* _ACTIVITY_
Begin at the line containing "Codes and Conditions Section" in the entries below and end at the line containing "Fax: (02) 9334 7799"; transcribe that range exactly and nothing outside it.

[Saved entries]
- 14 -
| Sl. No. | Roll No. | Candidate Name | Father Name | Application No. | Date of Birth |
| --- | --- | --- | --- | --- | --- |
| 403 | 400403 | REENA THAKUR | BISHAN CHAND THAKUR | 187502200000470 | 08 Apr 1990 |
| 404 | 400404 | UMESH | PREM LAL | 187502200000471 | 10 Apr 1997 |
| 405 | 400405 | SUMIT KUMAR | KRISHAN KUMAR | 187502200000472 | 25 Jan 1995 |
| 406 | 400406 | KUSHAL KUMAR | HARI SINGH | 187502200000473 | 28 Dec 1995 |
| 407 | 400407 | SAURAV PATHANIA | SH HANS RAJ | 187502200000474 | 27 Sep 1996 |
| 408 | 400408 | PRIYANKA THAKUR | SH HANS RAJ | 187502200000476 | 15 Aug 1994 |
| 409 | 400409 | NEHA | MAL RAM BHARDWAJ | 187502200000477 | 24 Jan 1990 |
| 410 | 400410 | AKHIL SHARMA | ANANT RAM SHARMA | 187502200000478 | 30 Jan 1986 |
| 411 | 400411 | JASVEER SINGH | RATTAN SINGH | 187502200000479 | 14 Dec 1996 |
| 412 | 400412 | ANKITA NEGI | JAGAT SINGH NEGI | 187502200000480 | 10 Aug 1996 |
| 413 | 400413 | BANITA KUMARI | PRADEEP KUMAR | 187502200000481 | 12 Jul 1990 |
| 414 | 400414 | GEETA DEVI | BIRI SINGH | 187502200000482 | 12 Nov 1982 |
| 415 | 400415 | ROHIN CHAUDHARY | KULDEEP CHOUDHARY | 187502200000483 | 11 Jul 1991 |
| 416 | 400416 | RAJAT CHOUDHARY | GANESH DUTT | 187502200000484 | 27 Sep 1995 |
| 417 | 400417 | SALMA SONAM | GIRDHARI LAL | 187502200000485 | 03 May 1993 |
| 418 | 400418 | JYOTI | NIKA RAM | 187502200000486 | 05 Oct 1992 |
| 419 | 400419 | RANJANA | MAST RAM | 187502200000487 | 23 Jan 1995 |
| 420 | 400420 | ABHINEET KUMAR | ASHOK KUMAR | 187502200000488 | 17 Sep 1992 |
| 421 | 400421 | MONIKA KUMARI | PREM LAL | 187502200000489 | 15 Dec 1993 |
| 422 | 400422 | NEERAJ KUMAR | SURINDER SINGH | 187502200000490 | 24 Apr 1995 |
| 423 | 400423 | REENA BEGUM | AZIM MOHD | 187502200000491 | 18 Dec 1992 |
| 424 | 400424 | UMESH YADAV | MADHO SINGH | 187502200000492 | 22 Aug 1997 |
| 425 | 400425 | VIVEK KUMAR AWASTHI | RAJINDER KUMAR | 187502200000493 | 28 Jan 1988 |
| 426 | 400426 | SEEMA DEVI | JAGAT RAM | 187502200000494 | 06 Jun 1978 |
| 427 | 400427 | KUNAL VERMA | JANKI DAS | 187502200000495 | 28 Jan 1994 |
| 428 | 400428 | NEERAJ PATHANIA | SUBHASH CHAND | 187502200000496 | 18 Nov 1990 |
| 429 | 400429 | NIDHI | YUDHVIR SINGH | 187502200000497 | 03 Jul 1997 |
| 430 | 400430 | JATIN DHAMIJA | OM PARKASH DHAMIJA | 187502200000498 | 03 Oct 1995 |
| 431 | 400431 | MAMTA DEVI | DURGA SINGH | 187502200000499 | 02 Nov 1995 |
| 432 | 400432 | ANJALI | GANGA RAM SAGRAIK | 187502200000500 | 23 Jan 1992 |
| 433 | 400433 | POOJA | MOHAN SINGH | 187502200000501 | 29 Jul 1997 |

* * *

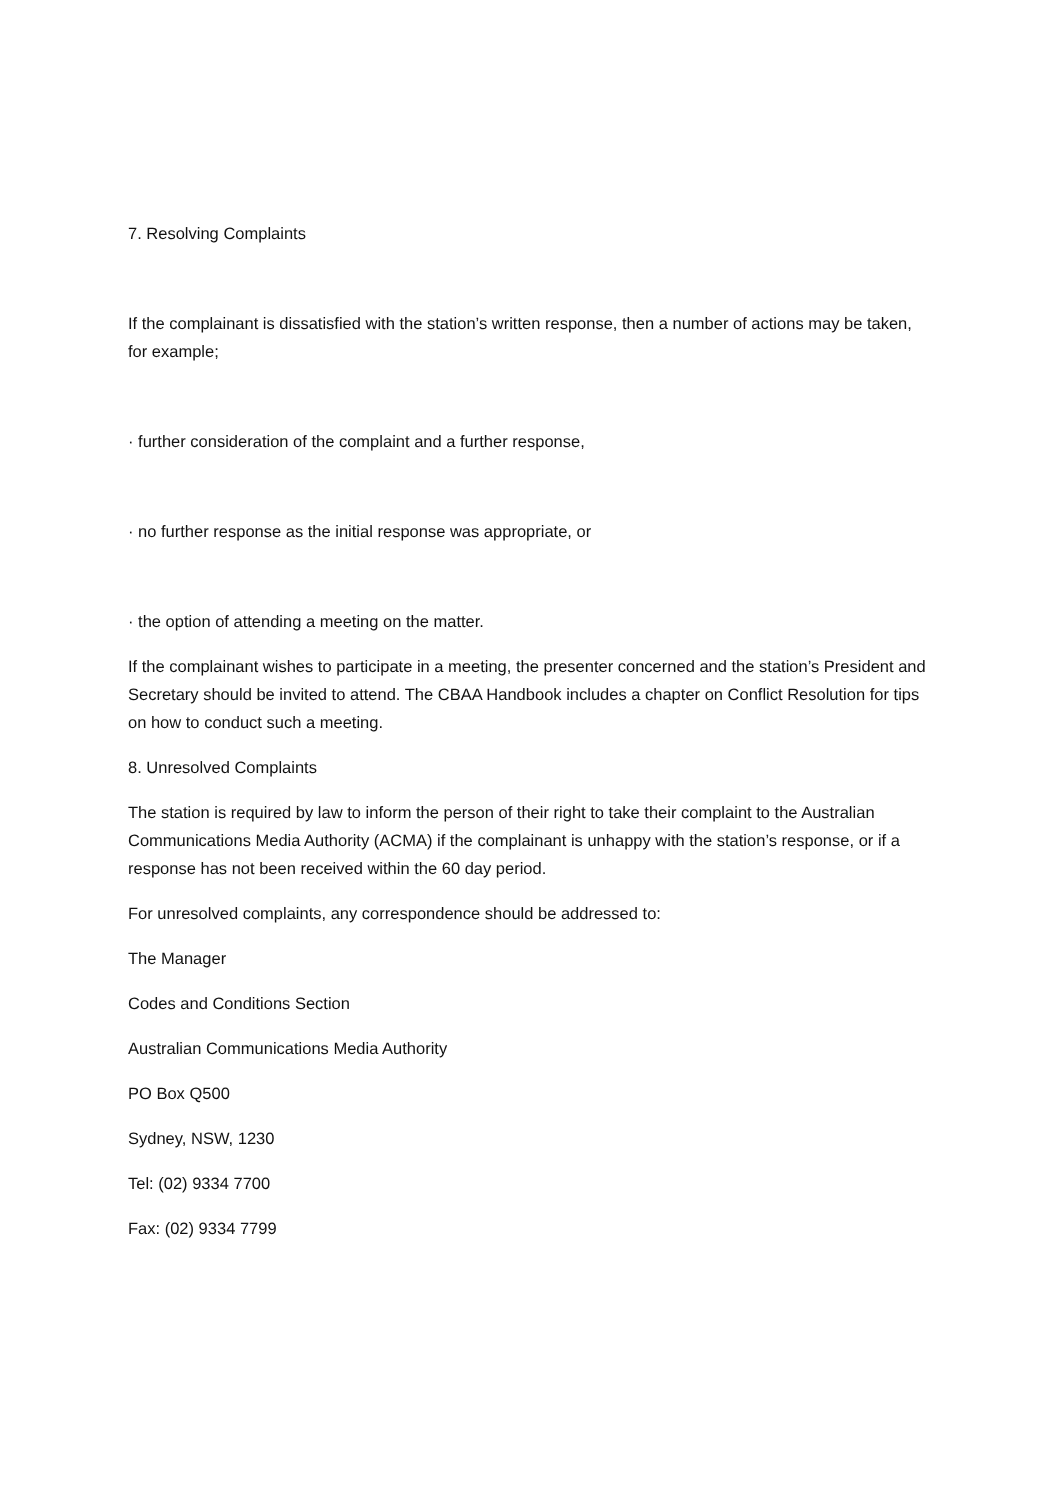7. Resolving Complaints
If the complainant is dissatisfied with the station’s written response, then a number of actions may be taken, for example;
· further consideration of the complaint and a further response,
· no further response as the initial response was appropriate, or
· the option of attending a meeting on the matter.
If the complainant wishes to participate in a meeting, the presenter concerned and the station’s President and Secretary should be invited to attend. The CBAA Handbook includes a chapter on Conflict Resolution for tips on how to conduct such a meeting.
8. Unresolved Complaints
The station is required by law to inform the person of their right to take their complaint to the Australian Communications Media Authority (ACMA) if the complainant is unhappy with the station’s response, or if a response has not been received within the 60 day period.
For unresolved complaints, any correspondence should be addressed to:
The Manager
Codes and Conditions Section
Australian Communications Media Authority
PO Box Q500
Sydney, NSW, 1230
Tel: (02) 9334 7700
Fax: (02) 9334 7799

* _ANSWER SECTION_
Codes and Conditions Section
Australian Communications Media Authority
PO Box Q500
Sydney, NSW, 1230
Tel: (02) 9334 7700
Fax: (02) 9334 7799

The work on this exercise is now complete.